Not that Exum is especially important to my personal enjoyment of an NBA season, but, damn. This would be Exum’s second lost season due to injury. He played 82 games as a rookie in 2014, but suffered a torn ACL in 2015 while playing with the Australian national team, causing him to miss his sophomore season. He played 66 games last season, but shot the ball poorly and generally looked like a guy who hadn’t fully recovered his shiftiness and agility after rehabbing the knee injury. Shelvin Mack—the Shelvin Mack—leapt past him in the pecking order at point guard, and that is generally not the kind of thing that inspires a lot of optimism.
But Exum looked great during Summer League action this summer, and the thought was that the additional recovery time would put Exum back on his previous developmental path, pointing towards a potential future as Utah’s starting point guard. Mack moved to Orlando in free agency, clearing the way for Exum to take full control of the backup gig behind Ricky Rubio.
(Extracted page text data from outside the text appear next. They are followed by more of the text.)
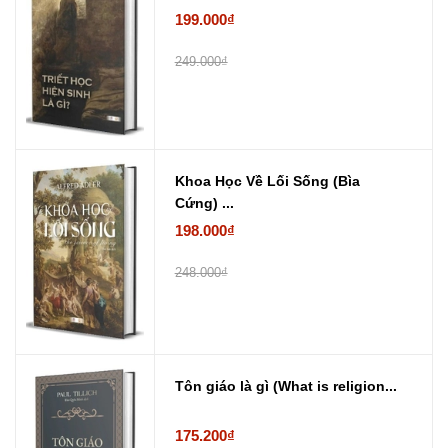
199.000₫
249.000₫
Khoa Học Về Lối Sống (Bìa
Cứng) ...
198.000₫
248.000₫
Tôn giáo là gì (What is religion...
175.200₫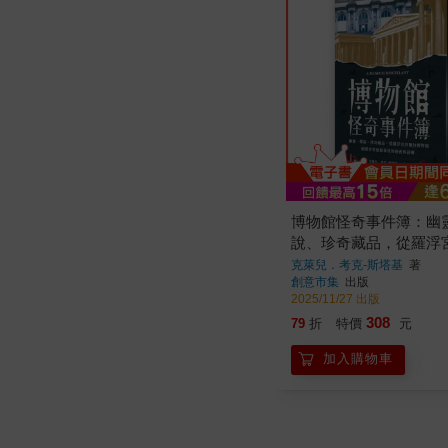
博物館怪奇事件簿：幽
說、珍奇藏品，從羅浮
博物館，揭開世界展館
克萊兒．考克-斯塔基
著
創意市集
出版
密與謎團
2025/11/27 出版
308
79
折
特價
元
加入購物車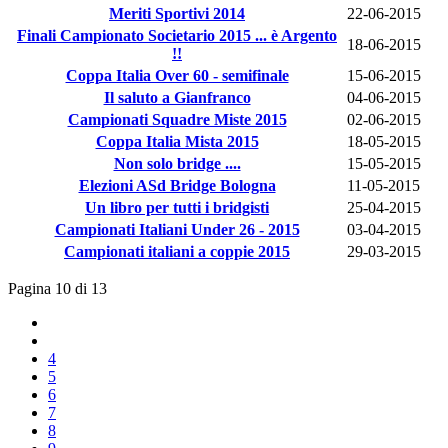
Meriti Sportivi 2014
22-06-2015
Finali Campionato Societario 2015 ... è Argento
18-06-2015
!!
Coppa Italia Over 60 - semifinale
15-06-2015
Il saluto a Gianfranco
04-06-2015
Campionati Squadre Miste 2015
02-06-2015
Coppa Italia Mista 2015
18-05-2015
Non solo bridge ....
15-05-2015
Elezioni ASd Bridge Bologna
11-05-2015
Un libro per tutti i bridgisti
25-04-2015
Campionati Italiani Under 26 - 2015
03-04-2015
Campionati italiani a coppie 2015
29-03-2015
Pagina 10 di 13
4
5
6
7
8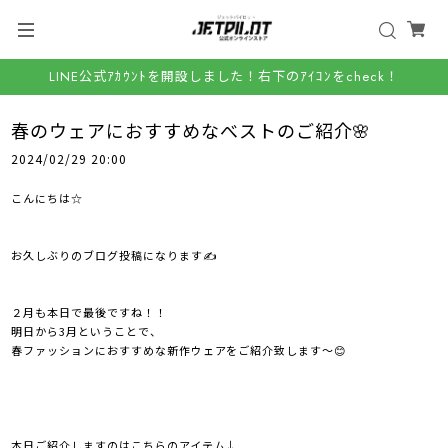
LINE公式ｱｶｳﾝﾄを開設しました！右下のｱｲｺﾝをcheck！
春のウェアにおすすめなべストのご紹介🌸
2024/02/29 20:00
こんにちは☆
お久しぶりのブログ投稿になります✍
２月も本日で最後ですね！！
明日から3月ということで、
春ファッションにおすすめな新作ウェアをご紹介致します～😊
本日ご紹介しますのはこちらのアイテム↓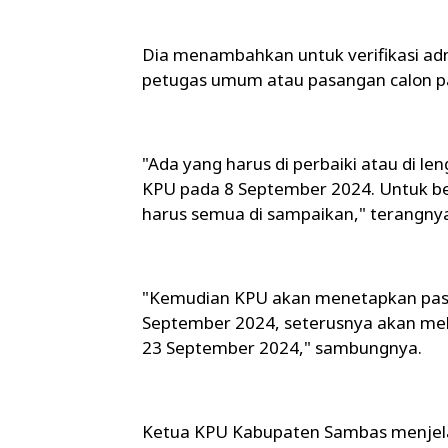
Dia menambahkan untuk verifikasi adm
petugas umum atau pasangan calon p
"Ada yang harus di perbaiki atau di l
KPU pada 8 September 2024. Untuk be
harus semua di sampaikan," terangny
"Kemudian KPU akan menetapkan pasan
September 2024, seterusnya akan me
23 September 2024," sambungnya.
Ketua KPU Kabupaten Sambas menjela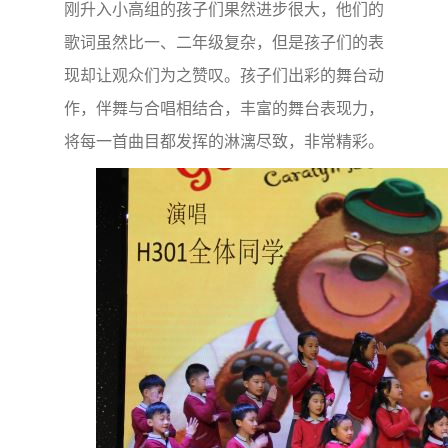
刚升入小高组的孩子们果然进步很大，他们的
歌词虽然比一、二年级复杂，但是孩子们的表
现却让观众们为之赞叹。孩子们出彩的舞台动
作，伴舞与合唱相结合，丰富的舞台表现力，
将每一首曲目都发挥的淋漓尽致，非常精彩。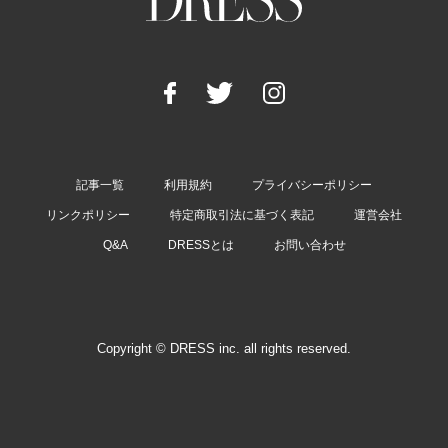
記事一覧
利用規約
プライバシーポリシー
リンクポリシー
特定商取引法に基づく表記
運営会社
Q&A
DRESSとは
お問い合わせ
Copyright © DRESS inc. all rights reserved.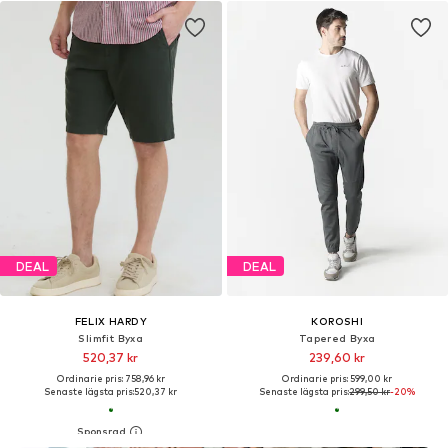
DEAL
DEAL
FELIX HARDY
KOROSHI
Slimfit Byxa
Tapered Byxa
520,37 kr
239,60 kr
Ordinarie pris: 758,96 kr
Ordinarie pris: 599,00 kr
Senaste lägsta pris:
520,37 kr
Senaste lägsta pris:
299,50 kr
-20%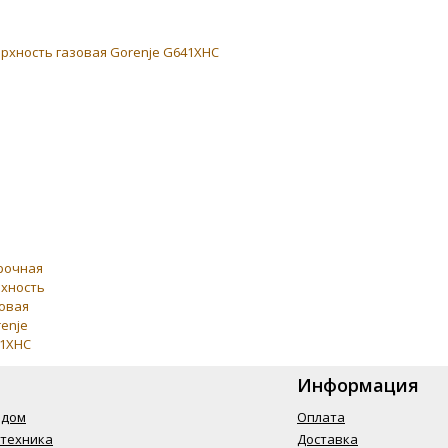
Информация
одом
Оплата
 техника
Доставка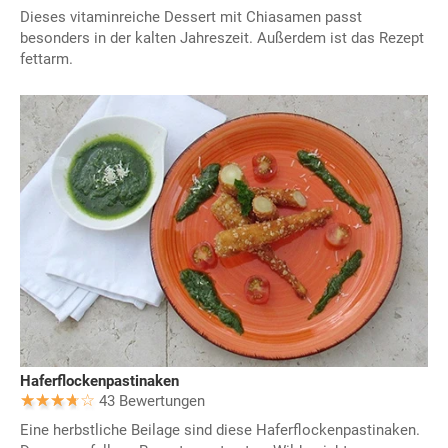
Dieses vitaminreiche Dessert mit Chiasamen passt
besonders in der kalten Jahreszeit. Außerdem ist das Rezept
fettarm.
Haferflockenpastinaken
43 Bewertungen
Eine herbstliche Beilage sind diese Haferflockenpastinaken.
The absolute best-case scenario for Jazz fans would’ve had Exum and rookie Donovan Mitchell emerging quickly as the backcourt of the future, a prospect that looked totally possible as the two tore their way through Utah and Las Vegas Summer League competition. Now the team has to find a way to stabilize their guard rotation and, as ESPN’s Bobby Marks points out, figure out whether that means opening up a roster spot for heretofore presumptive odd-man-out Raul Neto.
This is an important year for Exum, not just as a developmental prospect, but as a guy who makes his living playing professional basketball. The Jazz picked up Exum’s fourth-year option last October, making Exum a restricted free agent next summer. Restricted free agency was brutal for the 2017 class—only Otto Porter signed a maximum or near-maximum deal, and bonafide rotation guys like Kentavious Caldwell-Pope, JaMychal Green, and Nikola Mirotic signed short-term bargain deals—and 2018 projects to be every bit as rough, with 2018 salary cap projections falling with every new calculation. Three years ago Exum looked like he would easily find his way to a major payday next summer—now he will be struggling to prove he’s worth more than a flier. The math was tough even before Exum separated his shoulder and cost himself his best chance at reminding the league of his exciting potential. That is a nightmarishly unfair arc for a really talented young dude. What a raw deal. Injuries are the worst.